Pain, sickness, lack of appetite, weight loss, hovering on edge of death. He’s obviously referring to Job. But is this how God tries to get through to us? I’ve heard this view of God before. Harsh, cruel, vindictive, punishing, the torturer who forces His way upon people. Strange. I don’t see Him that way.

A few days ago I had the symptoms of a common cold. What prohibited God from HEALING me? Why do I get sick? Why do great men of God in the Bible like Job get sick? Is healing for today? Does healing depend on my confession of known sin? Is sickness a punishment or disciplinary action for sin and failure?
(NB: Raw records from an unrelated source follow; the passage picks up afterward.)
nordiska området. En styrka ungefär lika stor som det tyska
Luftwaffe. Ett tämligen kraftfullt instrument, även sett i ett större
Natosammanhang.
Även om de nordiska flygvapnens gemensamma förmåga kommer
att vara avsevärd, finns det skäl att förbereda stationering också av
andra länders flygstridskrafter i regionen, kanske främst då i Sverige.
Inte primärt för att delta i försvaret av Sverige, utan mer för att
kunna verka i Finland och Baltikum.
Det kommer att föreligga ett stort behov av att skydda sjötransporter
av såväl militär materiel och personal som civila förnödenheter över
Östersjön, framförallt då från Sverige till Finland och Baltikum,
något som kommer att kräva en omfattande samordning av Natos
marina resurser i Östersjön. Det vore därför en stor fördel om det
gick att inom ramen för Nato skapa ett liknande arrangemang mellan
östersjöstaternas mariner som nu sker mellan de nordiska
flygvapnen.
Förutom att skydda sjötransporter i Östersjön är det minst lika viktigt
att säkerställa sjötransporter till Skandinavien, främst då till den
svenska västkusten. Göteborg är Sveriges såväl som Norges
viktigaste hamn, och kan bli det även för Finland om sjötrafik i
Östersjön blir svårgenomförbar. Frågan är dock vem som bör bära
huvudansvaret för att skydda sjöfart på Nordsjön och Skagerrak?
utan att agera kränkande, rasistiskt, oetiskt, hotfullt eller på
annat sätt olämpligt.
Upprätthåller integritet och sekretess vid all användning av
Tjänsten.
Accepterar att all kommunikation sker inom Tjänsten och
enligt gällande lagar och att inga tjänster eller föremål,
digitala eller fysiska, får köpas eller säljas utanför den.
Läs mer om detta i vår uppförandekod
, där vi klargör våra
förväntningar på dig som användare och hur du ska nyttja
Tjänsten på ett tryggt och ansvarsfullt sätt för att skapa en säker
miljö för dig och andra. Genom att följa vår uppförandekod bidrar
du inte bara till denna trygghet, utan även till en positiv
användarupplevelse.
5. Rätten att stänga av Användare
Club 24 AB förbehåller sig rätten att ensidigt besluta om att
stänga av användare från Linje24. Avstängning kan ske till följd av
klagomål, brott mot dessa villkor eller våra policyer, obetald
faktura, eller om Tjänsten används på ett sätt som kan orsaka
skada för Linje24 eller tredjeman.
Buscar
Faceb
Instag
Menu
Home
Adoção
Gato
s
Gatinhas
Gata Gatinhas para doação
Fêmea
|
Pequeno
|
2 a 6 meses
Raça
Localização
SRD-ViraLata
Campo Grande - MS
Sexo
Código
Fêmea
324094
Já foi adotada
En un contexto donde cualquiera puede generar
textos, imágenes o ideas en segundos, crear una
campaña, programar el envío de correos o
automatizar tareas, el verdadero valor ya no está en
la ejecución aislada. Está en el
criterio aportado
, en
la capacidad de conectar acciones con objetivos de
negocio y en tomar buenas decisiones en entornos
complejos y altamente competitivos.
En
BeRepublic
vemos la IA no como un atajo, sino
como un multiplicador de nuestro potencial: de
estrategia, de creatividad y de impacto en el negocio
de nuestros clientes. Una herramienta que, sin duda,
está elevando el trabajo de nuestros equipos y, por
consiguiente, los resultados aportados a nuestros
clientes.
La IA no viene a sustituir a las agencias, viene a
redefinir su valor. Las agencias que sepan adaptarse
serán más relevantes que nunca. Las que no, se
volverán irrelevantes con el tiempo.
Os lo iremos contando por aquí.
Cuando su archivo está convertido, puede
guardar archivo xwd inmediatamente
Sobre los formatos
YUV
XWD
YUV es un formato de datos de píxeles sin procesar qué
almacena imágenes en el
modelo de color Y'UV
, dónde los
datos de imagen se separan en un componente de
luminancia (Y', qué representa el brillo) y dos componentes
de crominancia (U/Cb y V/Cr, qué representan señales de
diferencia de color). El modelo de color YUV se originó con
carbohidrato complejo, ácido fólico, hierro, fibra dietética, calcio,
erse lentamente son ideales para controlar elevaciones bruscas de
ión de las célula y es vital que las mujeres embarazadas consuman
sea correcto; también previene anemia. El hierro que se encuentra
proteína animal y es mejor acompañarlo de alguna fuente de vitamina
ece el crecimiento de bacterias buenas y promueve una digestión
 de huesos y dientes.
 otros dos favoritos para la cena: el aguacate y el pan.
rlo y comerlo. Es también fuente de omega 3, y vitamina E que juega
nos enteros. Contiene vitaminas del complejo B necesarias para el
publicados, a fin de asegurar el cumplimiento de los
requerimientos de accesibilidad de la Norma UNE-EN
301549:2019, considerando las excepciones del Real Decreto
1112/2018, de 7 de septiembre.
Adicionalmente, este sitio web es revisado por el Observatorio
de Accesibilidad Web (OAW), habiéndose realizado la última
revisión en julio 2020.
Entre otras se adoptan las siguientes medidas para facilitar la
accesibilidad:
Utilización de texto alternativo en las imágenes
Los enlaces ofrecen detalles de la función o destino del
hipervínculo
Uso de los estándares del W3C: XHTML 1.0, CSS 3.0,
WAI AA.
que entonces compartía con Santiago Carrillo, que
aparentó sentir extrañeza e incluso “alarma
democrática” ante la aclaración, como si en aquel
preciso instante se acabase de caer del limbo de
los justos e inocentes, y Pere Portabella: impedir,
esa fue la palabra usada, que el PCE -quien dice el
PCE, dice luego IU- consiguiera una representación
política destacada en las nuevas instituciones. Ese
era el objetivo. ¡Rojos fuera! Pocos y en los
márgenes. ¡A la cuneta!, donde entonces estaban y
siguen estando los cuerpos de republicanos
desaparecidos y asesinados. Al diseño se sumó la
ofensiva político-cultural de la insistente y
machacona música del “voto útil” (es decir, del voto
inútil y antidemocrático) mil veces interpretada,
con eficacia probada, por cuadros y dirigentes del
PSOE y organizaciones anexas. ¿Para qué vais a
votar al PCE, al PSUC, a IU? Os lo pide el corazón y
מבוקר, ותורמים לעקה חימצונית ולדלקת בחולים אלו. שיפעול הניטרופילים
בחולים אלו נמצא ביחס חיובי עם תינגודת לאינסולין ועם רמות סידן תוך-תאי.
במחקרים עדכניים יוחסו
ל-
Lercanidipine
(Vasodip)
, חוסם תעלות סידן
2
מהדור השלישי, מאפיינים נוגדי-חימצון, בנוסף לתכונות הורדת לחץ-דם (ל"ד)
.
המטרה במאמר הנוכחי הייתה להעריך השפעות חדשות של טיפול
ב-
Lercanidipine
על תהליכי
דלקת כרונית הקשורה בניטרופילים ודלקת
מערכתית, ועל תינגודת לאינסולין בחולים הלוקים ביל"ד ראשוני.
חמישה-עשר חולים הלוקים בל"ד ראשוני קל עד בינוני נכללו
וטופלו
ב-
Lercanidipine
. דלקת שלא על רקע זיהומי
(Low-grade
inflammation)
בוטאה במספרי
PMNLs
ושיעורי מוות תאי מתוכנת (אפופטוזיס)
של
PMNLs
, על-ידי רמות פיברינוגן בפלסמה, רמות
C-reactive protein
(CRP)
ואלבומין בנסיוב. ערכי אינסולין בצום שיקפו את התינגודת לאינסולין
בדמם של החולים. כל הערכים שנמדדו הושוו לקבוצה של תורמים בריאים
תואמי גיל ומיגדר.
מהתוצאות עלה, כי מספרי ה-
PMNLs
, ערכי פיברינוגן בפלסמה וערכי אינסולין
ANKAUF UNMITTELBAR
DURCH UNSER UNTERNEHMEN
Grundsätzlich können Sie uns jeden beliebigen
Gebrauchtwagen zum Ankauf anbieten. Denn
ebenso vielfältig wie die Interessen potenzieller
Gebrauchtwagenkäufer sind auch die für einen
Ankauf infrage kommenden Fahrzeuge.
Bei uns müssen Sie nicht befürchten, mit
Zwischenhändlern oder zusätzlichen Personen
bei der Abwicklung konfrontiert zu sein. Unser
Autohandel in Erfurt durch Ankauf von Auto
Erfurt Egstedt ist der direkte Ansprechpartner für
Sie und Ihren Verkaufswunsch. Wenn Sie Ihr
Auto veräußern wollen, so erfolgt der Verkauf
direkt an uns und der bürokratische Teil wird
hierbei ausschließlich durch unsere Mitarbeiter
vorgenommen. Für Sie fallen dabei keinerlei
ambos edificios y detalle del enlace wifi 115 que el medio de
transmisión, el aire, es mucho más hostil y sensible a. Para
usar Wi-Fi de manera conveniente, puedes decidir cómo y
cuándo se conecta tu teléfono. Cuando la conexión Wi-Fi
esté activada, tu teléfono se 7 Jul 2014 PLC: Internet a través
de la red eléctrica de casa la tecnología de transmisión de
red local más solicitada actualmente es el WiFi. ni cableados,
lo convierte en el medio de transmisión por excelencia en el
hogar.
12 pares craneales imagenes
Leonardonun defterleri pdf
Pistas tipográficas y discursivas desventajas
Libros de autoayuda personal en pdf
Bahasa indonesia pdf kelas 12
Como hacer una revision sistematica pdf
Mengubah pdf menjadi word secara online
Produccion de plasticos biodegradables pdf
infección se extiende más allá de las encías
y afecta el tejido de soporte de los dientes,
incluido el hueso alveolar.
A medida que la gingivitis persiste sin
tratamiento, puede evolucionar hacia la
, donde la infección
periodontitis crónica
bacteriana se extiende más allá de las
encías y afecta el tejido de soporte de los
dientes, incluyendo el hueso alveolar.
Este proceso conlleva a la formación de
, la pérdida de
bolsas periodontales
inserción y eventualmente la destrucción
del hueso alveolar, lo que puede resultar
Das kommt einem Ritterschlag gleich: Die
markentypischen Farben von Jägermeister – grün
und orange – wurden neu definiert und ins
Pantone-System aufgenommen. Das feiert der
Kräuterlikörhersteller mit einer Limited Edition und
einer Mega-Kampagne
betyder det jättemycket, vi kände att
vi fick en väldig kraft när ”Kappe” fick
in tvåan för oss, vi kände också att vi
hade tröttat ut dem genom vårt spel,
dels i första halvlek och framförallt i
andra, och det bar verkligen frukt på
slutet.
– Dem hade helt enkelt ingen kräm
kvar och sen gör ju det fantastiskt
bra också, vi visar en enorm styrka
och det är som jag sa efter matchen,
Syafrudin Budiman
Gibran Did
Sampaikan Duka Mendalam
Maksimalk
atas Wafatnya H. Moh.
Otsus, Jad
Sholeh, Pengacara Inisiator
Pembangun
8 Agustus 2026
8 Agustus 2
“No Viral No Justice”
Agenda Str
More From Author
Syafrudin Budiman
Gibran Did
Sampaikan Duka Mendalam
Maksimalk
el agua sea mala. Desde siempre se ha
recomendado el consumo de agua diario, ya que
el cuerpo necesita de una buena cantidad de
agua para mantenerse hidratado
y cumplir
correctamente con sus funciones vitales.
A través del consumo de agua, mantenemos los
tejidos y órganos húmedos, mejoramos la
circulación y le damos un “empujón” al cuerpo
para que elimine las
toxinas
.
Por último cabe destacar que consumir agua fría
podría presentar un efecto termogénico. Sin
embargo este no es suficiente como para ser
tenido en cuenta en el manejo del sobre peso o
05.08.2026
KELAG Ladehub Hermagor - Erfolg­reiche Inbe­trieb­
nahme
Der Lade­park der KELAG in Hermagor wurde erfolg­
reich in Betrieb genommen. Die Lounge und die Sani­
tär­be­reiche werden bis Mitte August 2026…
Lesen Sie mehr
Does God cause sickness or does He simply allow Satan to cause sickness or is sickness due to some other cause? These questions are all inherent in the argument of Elihu and in the book of Job so far.

For a follower of Christ, the only way to gain some perspective on these questions is to go back to the BEGINNING of the Bible. Some simple yet profound statements are made that provide keys to understanding the world we live in. God said to the original man and woman “You may freely eat the fruit of every tree in the garden— except the tree of the knowledge of good and evil. If you eat its fruit, you are sure to die” (Genesis 2:16-17 NLT). They chose to DISOBEY God. When SIN entered into the world it permeated everything with DEATH. SICKNESS is a symptom of living in a world which bears the CONSEQUENCE of Adam’s original sin, death.

But God didn’t leave things like this. When I spoke to Jane (not her real name) yesterday, she spoke of how she was so overwhelmed by the invitation that courses through the veins of the Biblical narrative. She was completely taken by surprise by that she could experience the FORGIVENESS of God through what Jesus did on the cross for her when He paid the ultimate price, death, on her behalf. She was surprised by joy and the purpose she found when she gave her life to Christ.

Though I still wrestle with sin, and I still get sick, and I still continue to live in a sin effected world, yet I am forgiven, I can pray for healing and I can make a difference as I help others come to live the life God intended for them. I may not fully understand everything about sin and sickness or why things happen to me, but I do know that I can trust in the fact that God has all the answers I need, and that He loves me, and I can live the life for which I was created.